Re: simplified schema project layout

Mike Beckerle Mon, 20 Dec 2021 12:07:26 -0800

I converted the DFDLSchemas CSV example to use the simplified layout.

I actually like this a lot better for simple examples than the
original "standard schema file system layout".


Take a look and see what you think:

https://github.com/DFDLSchemas/CSV/pull/7

On Wed, Dec 8, 2021 at 12:05 PM Mike Beckerle <mbecke...@apache.org> wrote:
>
> I will give this a try.
>
> On Wed, Dec 8, 2021 at 10:39 AM Steve Lawrence <slawre...@apache.org> wrote:
> >
> > That's fair, I agree there definitely is some redundancy. In general I'm
> > not a huge fan of mixing sources and resources, but maybe it's not too
> > big of a deal since in this case since sources for UDF/Layers will be
> > rare, and when they do exist there's probably only a very small number
> > of them.
> >
> > I haven't tested this much, but based on some examples and playing
> > around a bit, I think this gets you what you're after:
> >
> >    organization := "org.example"
> >
> >    name := "dfdl-fmt"
> >
> >    version := "0.1.0-SNAPSHOT"
> >
> >    lazy val root = (project in file("."))
> >      .settings(
> >        Project.inConfig(Compile)(flattenSettings("src")),
> >        Project.inConfig(Test)(flattenSettings("test")),
> >      )
> >
> >    def flattenSettings(name: String) = Seq(
> >      unmanagedSourceDirectories := Seq(baseDirectory.value / name),
> >      unmanagedResourceDirectories := unmanagedSourceDirectories.value,
> >      unmanagedSources / includeFilter := "*.java" | "*.scala",
> >      unmanagedResources / excludeFilter := (unmanagedSources /
> > includeFilter).value,
> >    )
> >
> > (note that we probably also want many of the existing settings in our
> > current build.sbt files)
> >
> > All the non-test stuff goes in a "src" directory. Sources are anything
> > that ends with .java or .scala. Resources are anything that isn't a source.
> >
> > And the "test" directory has the exact same layout, but for tests.

__________________________________________________

Exercise task A >> In the listing, from its first line up to and including the line with "19: (959, 184)", substitute "0-based" for "zero-indexed" and leave everything else unchanged. Give back only those lines.

Extracted entries >>

__________________________________________________

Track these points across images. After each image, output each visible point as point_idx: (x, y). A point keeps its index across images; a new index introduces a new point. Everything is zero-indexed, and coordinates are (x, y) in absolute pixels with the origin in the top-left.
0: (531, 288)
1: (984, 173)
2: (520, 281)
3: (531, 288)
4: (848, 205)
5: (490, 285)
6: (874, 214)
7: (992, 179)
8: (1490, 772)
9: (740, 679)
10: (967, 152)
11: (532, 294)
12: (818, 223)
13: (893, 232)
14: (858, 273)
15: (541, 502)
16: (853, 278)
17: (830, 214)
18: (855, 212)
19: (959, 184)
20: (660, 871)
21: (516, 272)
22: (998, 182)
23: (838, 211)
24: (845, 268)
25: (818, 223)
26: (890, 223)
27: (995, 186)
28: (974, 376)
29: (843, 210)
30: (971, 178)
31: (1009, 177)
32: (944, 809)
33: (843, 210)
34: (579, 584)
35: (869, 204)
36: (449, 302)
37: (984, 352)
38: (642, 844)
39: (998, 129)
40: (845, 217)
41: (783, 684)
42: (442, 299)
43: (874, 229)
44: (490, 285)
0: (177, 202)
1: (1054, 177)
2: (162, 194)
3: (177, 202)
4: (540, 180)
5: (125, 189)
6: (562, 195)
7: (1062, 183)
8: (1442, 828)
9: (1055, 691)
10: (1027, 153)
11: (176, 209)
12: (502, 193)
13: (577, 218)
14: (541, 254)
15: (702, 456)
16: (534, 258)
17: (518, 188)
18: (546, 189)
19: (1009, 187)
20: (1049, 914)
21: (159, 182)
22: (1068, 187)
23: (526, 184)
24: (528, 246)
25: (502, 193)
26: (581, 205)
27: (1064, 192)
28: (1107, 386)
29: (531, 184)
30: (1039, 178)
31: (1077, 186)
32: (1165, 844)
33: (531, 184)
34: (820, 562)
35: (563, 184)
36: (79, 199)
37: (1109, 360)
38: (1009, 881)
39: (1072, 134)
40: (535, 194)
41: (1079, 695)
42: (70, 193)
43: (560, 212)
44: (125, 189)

__________________________________________________

Exercise task B >> Reproduce the simplified-layout thread word for word, from "I actually like" up to and including "this a try.".

Full output A >>
Track these points across images. After each image, output each visible point as point_idx: (x, y). A point keeps its index across images; a new index introduces a new point. Everything is 0-based, and coordinates are (x, y) in absolute pixels with the origin in the top-left.
0: (531, 288)
1: (984, 173)
2: (520, 281)
3: (531, 288)
4: (848, 205)
5: (490, 285)
6: (874, 214)
7: (992, 179)
8: (1490, 772)
9: (740, 679)
10: (967, 152)
11: (532, 294)
12: (818, 223)
13: (893, 232)
14: (858, 273)
15: (541, 502)
16: (853, 278)
17: (830, 214)
18: (855, 212)
19: (959, 184)

Full output B >>
I actually like this a lot better for simple examples than the
original "standard schema file system layout".


Take a look and see what you think:

https://github.com/DFDLSchemas/CSV/pull/7

On Wed, Dec 8, 2021 at 12:05 PM Mike Beckerle <mbecke...@apache.org> wrote:
>
> I will give this a try.